Male and female, hard and soft, alien and familiar, comfort and danger, abstract and figurative, art and craft, magic and myth, fun and fetish – all possible word pairings that might come to mind when thinking about Jonathan Baldock’s work. This exhibition of new sculptures and wall pieces (all works but one, 2014), constructed using combinations of candy-coloured fabric, print, paint, ceramics, wood and modelling clay, can box-tick them all. The literal ‘orifices’ of the show’s title take the form of holes. They manifest as peepholes in the freestanding padded, patchwork-felted wall, Peephole-wall, that fills the gallery’s floor-to-ceiling window space, and through which one can view the show from the street and vice versa. Among them is the hole at the centre of the giant doughnut-shaped sculpture, Philomena, which perches on three spindly lilac-coloured wooden legs. And there are the small round holes neatly edged in embroidery thread that are cut out of a pattern-printed muslin curtain dividing the back of the gallery from the front and that also appear in hessian wall works presented on stretchers like paintings. One of these, Peach with Feet, is of human proportions and leans against the wall, pink plaster feet protruding from underneath, embodying the idea not just of holes, but of a series of glory holes.
The exhibition’s title is taken from academic Robin Lydenberg’s 1985 essay on the materiality of language and the body in William Burroughs’s counterculture novel Naked Lunch (1959). Baldock’s soft sculptural aesthetic and pastel palette may initially seem far away from the harder, seedier, more bodily subject matter of Burroughs, but there’s enough ambiguity in these works to allow not only the corporeal element but also the sinister and the sexual and the violent to seep through. Take the two small felt sculptures, Form with Protrusions, that not only stand on legs in the shape of large nails but have nails bashed into them like totems or torture implements. Then there’s the pair of club-shaped felt sculptures suspended from the ceiling on rope.

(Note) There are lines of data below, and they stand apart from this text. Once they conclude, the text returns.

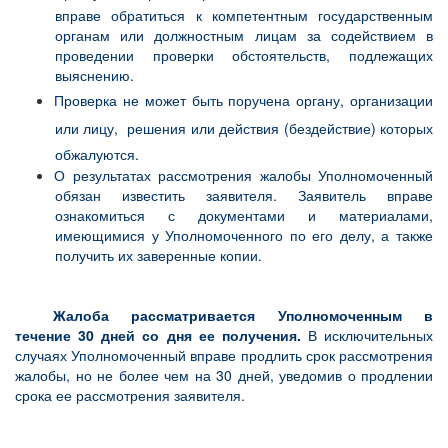
вправе обратиться к компетентным государственным
органам или должностным лицам за содействием в
проведении проверки обстоятельств, подлежащих
выяснению.
Проверка не может быть поручена органу, организации
или лицу,
решения или действия (бездействие) которых
обжалуются.
О результатах рассмотрения жалобы Уполномоченный
обязан известить заявителя. Заявитель вправе
ознакомиться с документами и материалами,
имеющимися у Уполномоченного по его делу, а также
получить их заверенные копии.
Жалоба рассматривается Уполномоченным в
течение 30 дней со дня ее получения.
В исключительных
случаях Уполномоченный вправе продлить срок рассмотрения
жалобы, но не более чем на 30 дней, уведомив о продлении
срока ее рассмотрения заявителя.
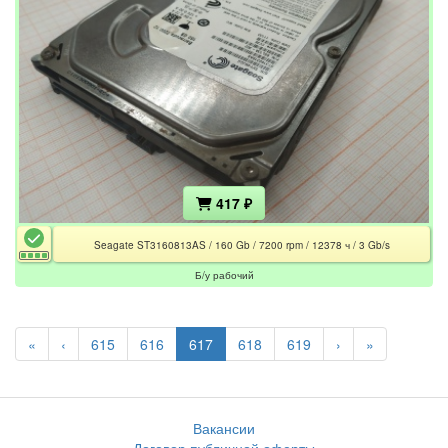
417 ₽
Seagate ST3160813AS / 160 Gb / 7200 rpm / 12378 ч / 3 Gb/s
Б/у рабочий
«
‹
615
616
617
618
619
›
»
Вакансии
Договор публичной оферты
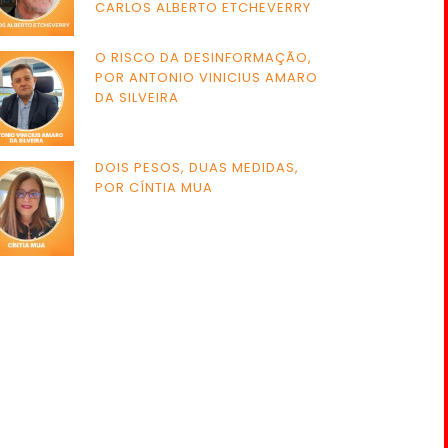
CARLOS ALBERTO ETCHEVERRY
O RISCO DA DESINFORMAÇÃO,
POR ANTONIO VINICIUS AMARO
DA SILVEIRA
DOIS PESOS, DUAS MEDIDAS,
POR CÍNTIA MUA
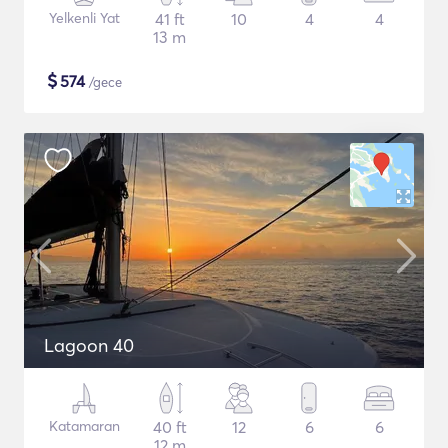
Yelkenli Yat
41 ft
10
4
4
13 m
$
574
/gece
Lagoon 40
Katamaran
40 ft
12
6
6
12 m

They don’t exactly scream out ‘severed heads’, but considered with their title, Atlanta’s Lovers, and with Atlanta being the virgin huntress from Greek mythology who beheaded a procession of unsuccessful suitors who failed to beat her in a running race, severed heads is exactly what they are.

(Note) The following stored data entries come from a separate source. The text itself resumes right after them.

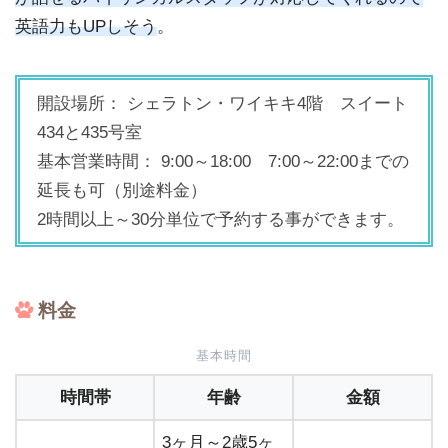
英語力もUPしそう
。
開設場所： シェラトン・ワイキキ4階 スイート
434と435号室
基本営業時間： 9:00～18:00 7:00～22:00までの
延長も可（別途料金）
2時間以上～30分単位で予約する事ができます。
料金
基本時間
時間帯
年齢
金額
3ヶ月～2歳5ヶ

Perhaps the human-scale, masked grey and pink knitted figure slumped in the corner exuding kapok stuffing, The Guide, is Atlanta herself. The fleet-of-foot huntress was said to have worn armour to give her suitors a sporting chance. The thick strips of jersey fabric used to knit this figure create an effect not dissimilar to chain-mail. During Frieze London week, the unstuffed figure was worn by artist Florence Peake for a series of performances. It isn’t hard to imagine that she might still be in there.